O capitalismo criou a técnica para enfeitiçar seres humanos: o fetiche da mercadoria.

Cada mercadoria traz fetiche àqueles que consumem. Por isto, quanto mais cara a mercadoria maior o seu fetiche.

Os cidadãos que podem provar o fetiche de mercadorias de luxo, produto haute de game – como dizem os franceses – se sentem próximos do Olimpo, por isto não é à toa que produtos são nomeados com deuses gregos ou latinos.

A população de classe-média que habita países na periferia do capitalismo (como o Brasil) se espelha na ascensão social das classes mais abastardas dos países verdadeiramente capitalistas (EUA, Inglaterra, Coreia do Sul, Canadá, Japão), através do consumo.

Algumas mercadorias servem de senha para alcançar o ‘maná’ da ilusão capitalista, como é o caso do automóvel.

Alguém já teve ter escutado de um amigo ou parente: “Meu filho está morando nos Estados Unidos e no primeiro ano de trabalho comprou um carro zero”. Euforia que disfarça os ardis da sociedade capitalista.

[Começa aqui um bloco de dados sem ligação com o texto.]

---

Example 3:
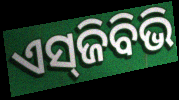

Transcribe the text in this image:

ଏସ୍‌ଜିବିଭି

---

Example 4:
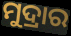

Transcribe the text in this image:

ମୁଦ୍ରାର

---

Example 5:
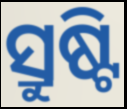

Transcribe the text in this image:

ସ୍ରୁଷ୍ଟି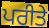
ਪਰੀਤੇ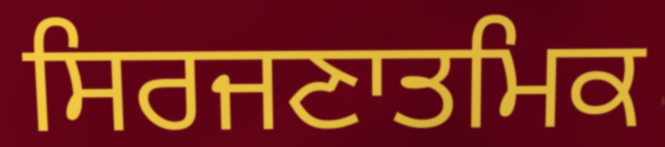
ਸਿਰਜਣਾਤਮਿਕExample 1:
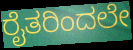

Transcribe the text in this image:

ರೈತರಿಂದಲೇ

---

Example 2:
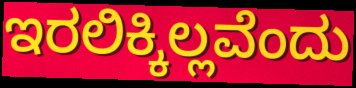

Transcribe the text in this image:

ಇರಲಿಕ್ಕಿಲ್ಲವೆಂದು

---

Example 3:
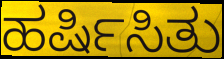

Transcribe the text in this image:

ಹರ್ಷಿಸಿತು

Evidentemente, o automóvel é a mercadoria símbolo da sociedade de massa, consumista, que não respeita a esfera pública, tendo no individualismo a combustão para as ilusões da felicidade privada.

O automóvel é mot de passe (senha) para desistirmos de salvar a expressão tornada cara pelo Cristianismo urbi et orbi – da cidade para o mudo, porque o que vale é sentar em algum trono do consumismo – mesmo que seja de plástico.

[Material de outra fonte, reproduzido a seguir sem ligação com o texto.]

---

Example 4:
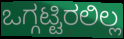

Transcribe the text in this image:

ಒಗ್ಗಟ್ಟಿರಲಿಲ್ಲ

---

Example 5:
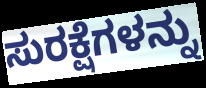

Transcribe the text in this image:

ಸುರಕ್ಷೆಗಳನ್ನು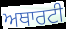
ਅਥਾਰਟੀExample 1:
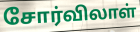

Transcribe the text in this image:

சோர்விலாள்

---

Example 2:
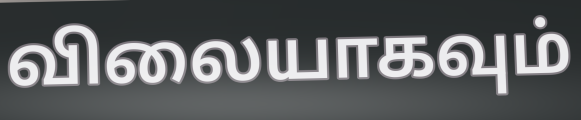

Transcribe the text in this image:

விலையாகவும்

Mas com esta pandemia da convid-19, o jornalismo da CNN Brasil tem demonstrado a falência do sistema sanitário e educacional dos EUA – muito antes do coronavírus.

No sistema universitário estadunidense, alguns dados chamam atenção:

1) Nos EUA, três entre quatro universidades são públicas, mas recebem os piores financiamentos; 2) 33% dos universitários não têm dinheiro para se alimentar nos campi; 3) os contratos para a docência não são vitalícios, o que cria uma diferença salarial estúpida entre professores numa mesma universidade; 4) a maioria dos alunos universitários não tem acesso a internet de boa qualidade – sequer pode acompanhar as aulas virtuais; 5) os alojamentos universitários, com alguns exceções, são precários.

Este primeiro mundo – quer na Europa, quer na América do Norte – é para poucos – pois a maioria não tem acesso a bens primários, como boa moradia, saúde pública e educação de qualidade.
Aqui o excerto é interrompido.